In batch processing, handle partial failures gracefully: mark failed steps as null or "unknown," continue processing remaining documents, and surface errors for review rather than crashing the entire pipeline.

Common Pitfalls

  • Parsing free-form LLM output with regex. This breaks constantly. Use function calling or structured outputs. If you are writing regex to parse LLM output, you are solving the wrong problem.
  • Over-chaining. Each step in a chain adds latency, cost, and a failure point. A 7-step chain with 95% reliability per step has only 70% end-to-end reliability. Keep chains short.
  • No validation between steps. If step 1 produces garbage, steps 2-5 amplify the garbage. Validate intermediate outputs and fail fast.
  • Same model for every step.
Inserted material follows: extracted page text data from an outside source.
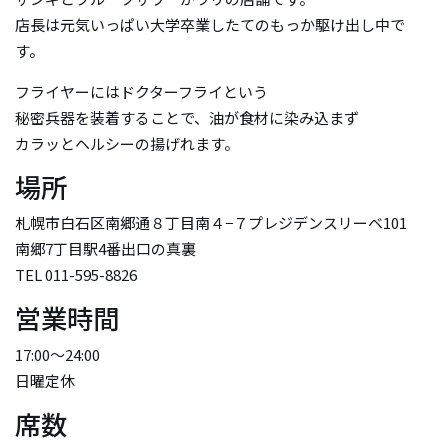
店長は元気いっぱい大学卒業したてのもっか駆け出し中で
す。
フライヤーにはドクターフライという
秘密兵器を装着することで、油が食材に染み込まず
カラッとヘルシーの揚げれます。
場所
札幌市白石区南郷通８丁目南４−７プレジデンスリーベ101
南郷7丁目駅4番出口の真裏
TEL 011-595-8826
営業時間
17:00～24:00
日曜定休
席数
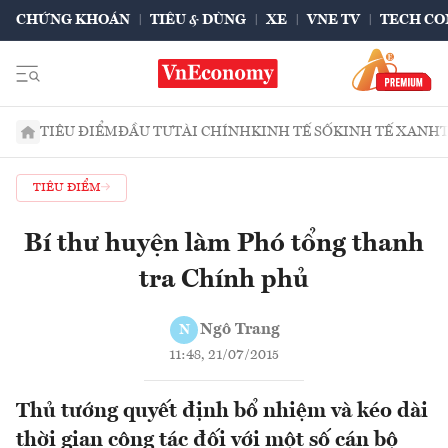
CHỨNG KHOÁN
TIÊU & DÙNG
XE
VNE TV
TECH CO
TIÊU ĐIỂM
ĐẦU TƯ
TÀI CHÍNH
KINH TẾ SỐ
KINH TẾ XANH
TIÊU ĐIỂM
Bí thư huyện làm Phó tổng thanh
tra Chính phủ
Ngô Trang
N
11:48, 21/07/2015
Thủ tướng quyết định bổ nhiệm và kéo dài
thời gian công tác đối với một số cán bộ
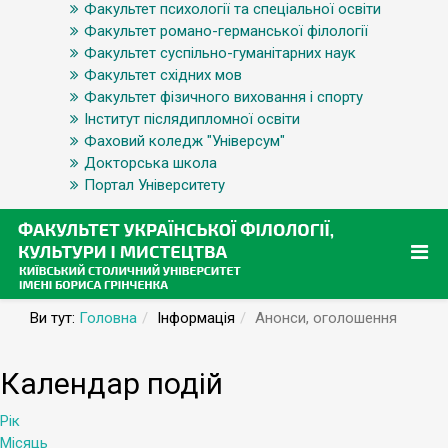
Факультет психології та спеціальної освіти
Факультет романо-германської філології
Факультет суспільно-гуманітарних наук
Факультет східних мов
Факультет фізичного виховання і спорту
Інститут післядипломної освіти
Фаховий коледж "Універсум"
Докторська школа
Портал Університету
Ви тут:
Головна
Інформація
Анонси, оголошення
Календар подій
Рік
Місяць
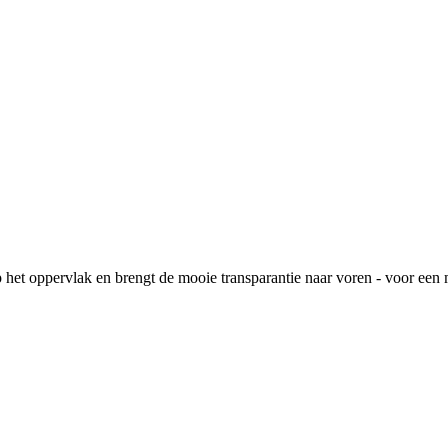
n op het oppervlak en brengt de mooie transparantie naar voren - voor een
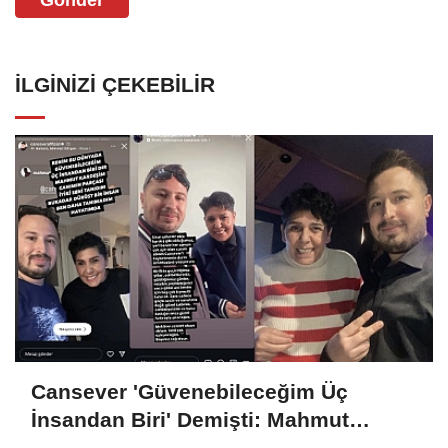
Gönder
İLGINIZI ÇEKEBILIR
Cansever 'Güvenebileceğim Üç
İnsandan Biri' Demişti: Mahmut
Görgen’den Cansever’e Duygusal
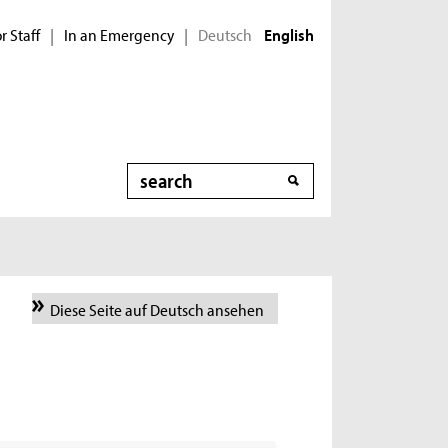
r Staff
In an Emergency
Deutsch
|
|
English
Search
Diese Seite auf Deutsch ansehen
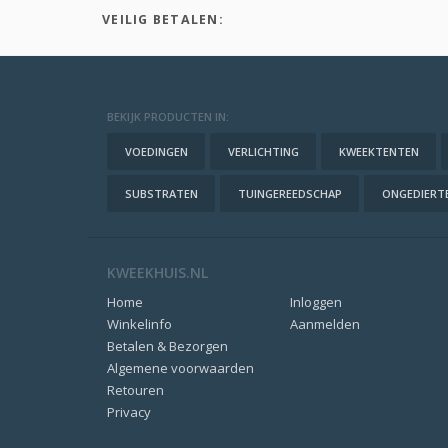
VEILIG BETALEN:
BEKIJK PRODUCTEN IN:
VOEDINGEN
VERLICHTING
KWEEKTENTEN
SUBSTRATEN
TUINGEREEDSCHAP
ONGEDIERTE
KWEEKHUIS.NL
Home
Inloggen
Winkelinfo
Aanmelden
Betalen & Bezorgen
Algemene voorwaarden
Retouren
Privacy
Use cheap, fast models (GPT-4o-mini, Haiku) for simple steps like classification and routing. Reserve expensive models for steps that need high quality.
  • Ignoring latency. A 3-step chain where each step takes 2 seconds means 6 seconds of user-visible latency. Pipeline where possible, and consider whether the chain is really necessary.
  • Not handling partial extraction gracefully. If the model cannot extract a field, returning null is better than hallucinating a value. Design your schema to allow optional fields and handle missing data downstream.

Key Takeaways

  • Use structured outputs (function calling, Pydantic models) as the default for any task that needs parseable output. Stop writing regex to parse LLM text.
  • Chains decompose complex tasks into reliable subtasks. Each step should do one thing, and validation should happen between steps.
  • Error handling is not optional. LLM calls fail, produce bad output, and time out. Handle every step.
  • Use cheaper models for simple chain steps. Not every step needs the most capable model.
  • Keep chains short. Each step multiplies latency and reduces reliability. If you can do it in one well-crafted prompt, do that instead.
  • Few-shot examples in the prompt remain one of the most effective ways to get consistent output format, even when not using formal schema enforcement.